## PROBLEM STATEMENT
Among the entries below, how many lines include the string "than"? Answer with only the number.

[Excerpts from a dataset]

──────────

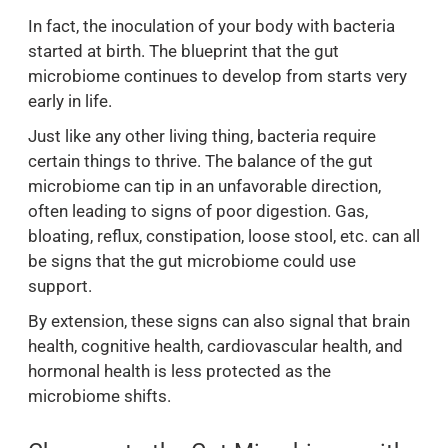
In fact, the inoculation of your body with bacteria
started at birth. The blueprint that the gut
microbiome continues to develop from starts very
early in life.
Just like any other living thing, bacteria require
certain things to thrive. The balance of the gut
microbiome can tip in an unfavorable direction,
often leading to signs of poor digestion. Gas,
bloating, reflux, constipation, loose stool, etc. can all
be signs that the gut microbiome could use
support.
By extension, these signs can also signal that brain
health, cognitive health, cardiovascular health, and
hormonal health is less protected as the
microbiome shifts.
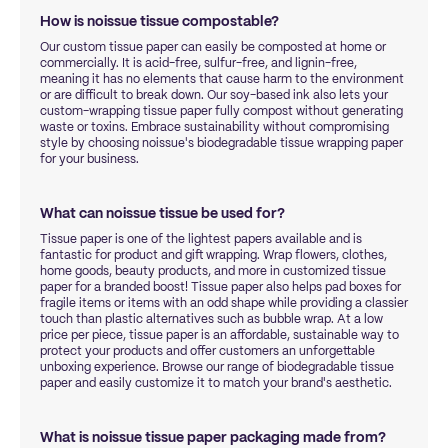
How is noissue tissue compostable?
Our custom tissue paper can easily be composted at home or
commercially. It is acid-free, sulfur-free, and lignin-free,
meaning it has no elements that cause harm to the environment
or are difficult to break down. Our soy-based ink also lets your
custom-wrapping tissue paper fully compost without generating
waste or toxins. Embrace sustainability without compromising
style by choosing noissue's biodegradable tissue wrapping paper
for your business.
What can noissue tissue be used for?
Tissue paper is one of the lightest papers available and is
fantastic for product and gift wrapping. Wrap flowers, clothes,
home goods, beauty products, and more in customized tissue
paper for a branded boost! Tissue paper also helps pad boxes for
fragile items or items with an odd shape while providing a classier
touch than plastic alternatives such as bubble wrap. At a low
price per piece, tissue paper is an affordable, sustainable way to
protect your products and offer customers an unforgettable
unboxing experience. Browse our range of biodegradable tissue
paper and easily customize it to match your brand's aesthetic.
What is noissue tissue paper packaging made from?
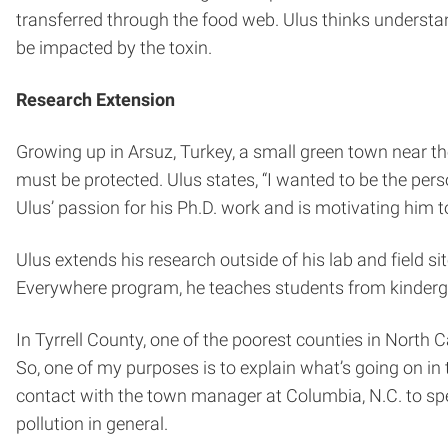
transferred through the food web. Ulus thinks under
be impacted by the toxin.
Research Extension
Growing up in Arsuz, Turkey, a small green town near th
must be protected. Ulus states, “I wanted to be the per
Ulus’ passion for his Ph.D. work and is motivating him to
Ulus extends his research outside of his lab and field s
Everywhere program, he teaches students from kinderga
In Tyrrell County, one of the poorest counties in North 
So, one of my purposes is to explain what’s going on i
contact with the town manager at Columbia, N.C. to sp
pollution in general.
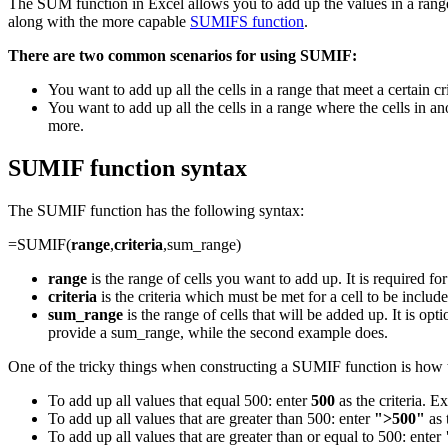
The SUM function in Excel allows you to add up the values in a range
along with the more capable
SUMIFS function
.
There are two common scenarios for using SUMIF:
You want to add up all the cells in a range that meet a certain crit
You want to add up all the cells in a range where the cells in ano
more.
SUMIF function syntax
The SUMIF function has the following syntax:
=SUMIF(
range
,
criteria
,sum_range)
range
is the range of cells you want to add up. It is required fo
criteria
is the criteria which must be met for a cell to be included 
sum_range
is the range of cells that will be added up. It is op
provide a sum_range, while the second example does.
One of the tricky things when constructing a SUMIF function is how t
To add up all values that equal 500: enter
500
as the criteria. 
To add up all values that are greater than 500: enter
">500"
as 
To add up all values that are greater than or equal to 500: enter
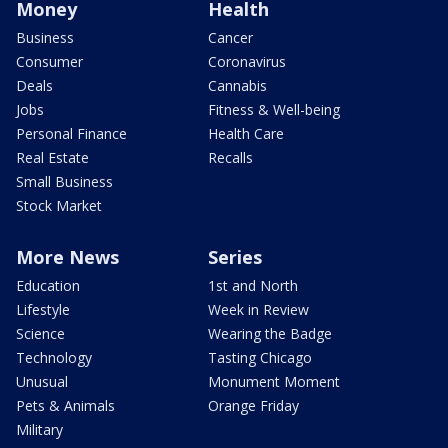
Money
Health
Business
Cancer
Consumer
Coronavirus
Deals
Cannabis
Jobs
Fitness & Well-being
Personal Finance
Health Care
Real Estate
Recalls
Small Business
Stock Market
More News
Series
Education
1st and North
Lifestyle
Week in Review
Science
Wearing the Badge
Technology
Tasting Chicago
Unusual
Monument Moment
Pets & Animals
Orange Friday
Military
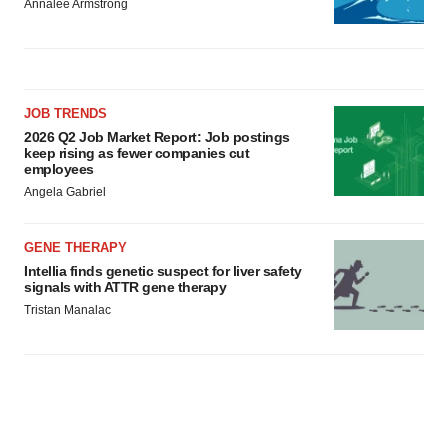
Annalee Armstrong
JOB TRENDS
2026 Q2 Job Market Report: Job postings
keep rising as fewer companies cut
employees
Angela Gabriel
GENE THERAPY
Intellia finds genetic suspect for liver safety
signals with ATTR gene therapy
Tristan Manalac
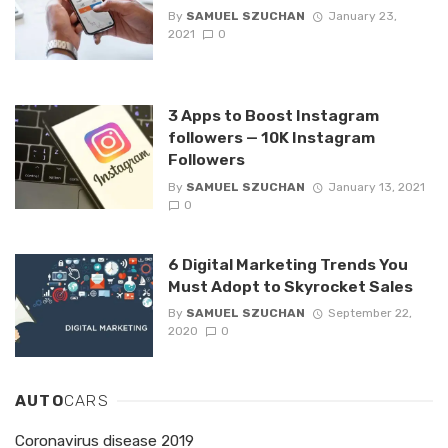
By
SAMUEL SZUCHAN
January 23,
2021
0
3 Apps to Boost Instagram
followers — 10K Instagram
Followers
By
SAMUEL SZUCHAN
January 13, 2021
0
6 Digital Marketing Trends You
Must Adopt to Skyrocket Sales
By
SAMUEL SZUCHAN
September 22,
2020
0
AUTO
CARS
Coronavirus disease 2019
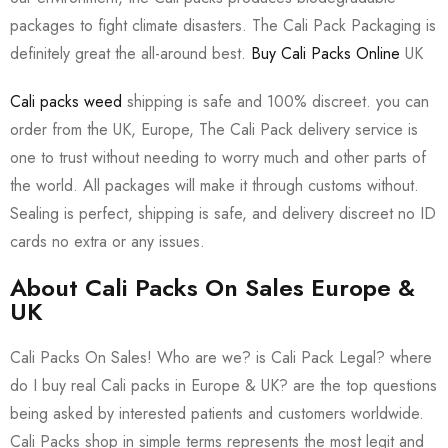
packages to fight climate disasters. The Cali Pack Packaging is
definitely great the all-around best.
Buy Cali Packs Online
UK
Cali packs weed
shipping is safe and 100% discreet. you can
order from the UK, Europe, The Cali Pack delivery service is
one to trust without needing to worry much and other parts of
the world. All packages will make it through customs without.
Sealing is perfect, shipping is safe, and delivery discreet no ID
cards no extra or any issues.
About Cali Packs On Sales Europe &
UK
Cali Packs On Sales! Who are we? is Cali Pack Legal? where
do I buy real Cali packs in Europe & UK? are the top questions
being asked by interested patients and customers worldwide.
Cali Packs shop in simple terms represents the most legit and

──────────

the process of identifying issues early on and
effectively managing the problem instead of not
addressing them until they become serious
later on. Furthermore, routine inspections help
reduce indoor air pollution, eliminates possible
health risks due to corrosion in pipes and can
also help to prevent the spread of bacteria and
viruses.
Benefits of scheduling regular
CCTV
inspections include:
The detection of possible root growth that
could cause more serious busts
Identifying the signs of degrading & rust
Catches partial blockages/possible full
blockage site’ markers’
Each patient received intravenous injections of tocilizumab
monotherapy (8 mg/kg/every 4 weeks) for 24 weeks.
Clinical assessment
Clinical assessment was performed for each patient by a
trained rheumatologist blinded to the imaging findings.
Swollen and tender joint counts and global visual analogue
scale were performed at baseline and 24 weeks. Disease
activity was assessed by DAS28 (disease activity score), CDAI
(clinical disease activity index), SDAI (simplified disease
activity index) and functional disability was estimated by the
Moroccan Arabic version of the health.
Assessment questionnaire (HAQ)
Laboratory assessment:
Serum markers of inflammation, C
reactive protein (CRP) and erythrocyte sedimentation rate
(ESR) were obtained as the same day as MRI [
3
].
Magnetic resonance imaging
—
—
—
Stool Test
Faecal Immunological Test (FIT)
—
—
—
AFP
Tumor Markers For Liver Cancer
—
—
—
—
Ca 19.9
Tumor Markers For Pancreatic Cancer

──────────

## WRITTEN ANSWER
3